What can I say?  Poor Christina.  She found herself in a pissing contest, and found out that she wasn’t packing the right weaponry for Obama’s court.

Personally, I would rather the contest be over who had economic ideas that actually worked.  But nope.  It’s really pretty much just about pissing over in Obamaland.

Romer to quit as Obama adviser

Domenico Montanaro writes: National Journal’s Victor will have the scoop in tomorrow’s edition of the National Journal magazine that Obama economic adviser Christina Romer is quitting the post. It all stems from her feeling — despite her title as chairwoman of the President’s Council of Economic Advisers — that Larry Summers has more influence with the president.

Victor quotes “a source with insight into the White House economics team,” who says:

“She has been frustrated. She doesn’t feel that she has a direct line to the president. She would be giving different advice than Larry Summers [director of the National Economic Council], who does have a direct line to the president. She is ostensibly the chief economic adviser, but she doesn’t seem to be playing that role.”
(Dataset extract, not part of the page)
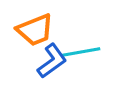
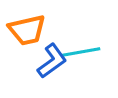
orange trapezoid: moved 8 px left; rotated 9 degrees clockwise
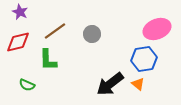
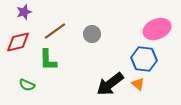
purple star: moved 4 px right; rotated 28 degrees clockwise
blue hexagon: rotated 15 degrees clockwise
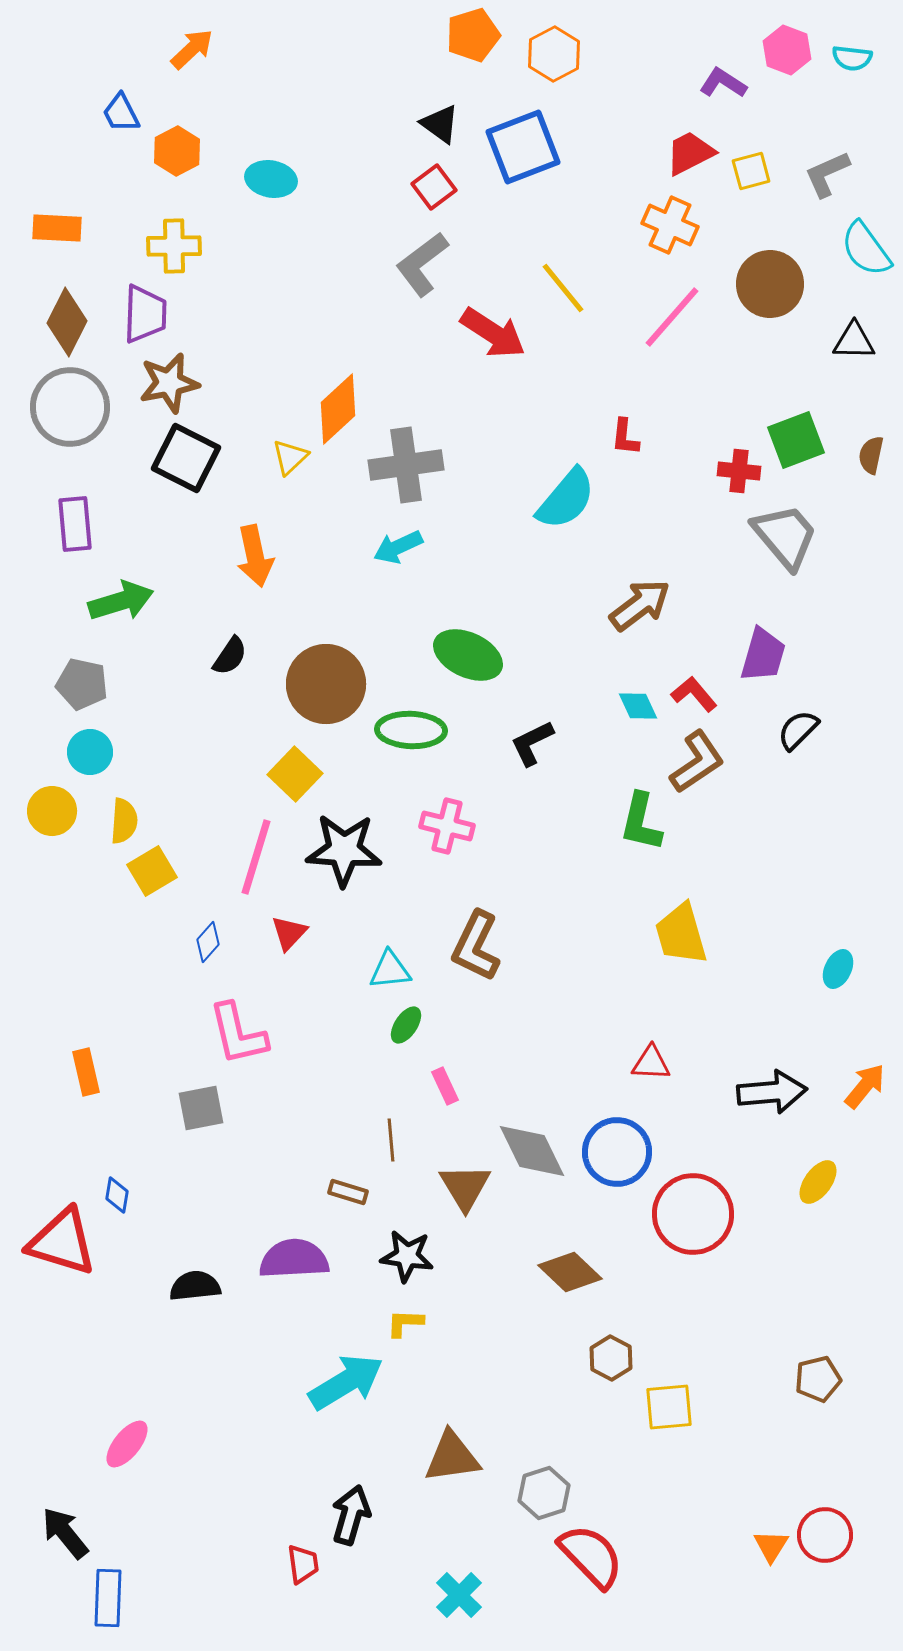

And he quotes banking consultant Bert Ely, who faults Summers for the missed jobless rate projection. (The administration posited that it would be just 8% if the stimulus passed, yet it is nearly 10% now.)

“You have to wonder why Summers isn’t the one that should be taking the fall,” Ely says, per Victor. “But Larry is a pretty good bureaucratic infighter.”

You’ve got to wonder if this departure has anything to do with the fact that Christina Romer concluded in an academic paper that Obama and his economic team basically had their skulls filled with turds when it came to tax policy.

An embarassing question will now never be answered:

Romer, the economics professor, says raising rates now will be “highly contractionary.”  Will Romer, the president’s adviser, speak up and tell the public that letting the Bush tax cuts expire will hamper the recovery?  Or will she toe the party line and not tell Americans the public policy implications of  her own academic research?

To put it in other words, Christina Romer’s academic paper, published in one of the top economic publications, argued that allowing the Bush tax cuts to expire would be “highly contractionary.”  Which is to say that allowing the Bush tax cuts to expire would cause the economy to shrink.  A lot.

And now we’re not going to get to know how Christina Romer, brilliant economist, was going to reconcile with Christina Romer, shill for the braindead Obama administration.

And thus the last functioning brain cell is pulling up stakes and leaving Obamaland.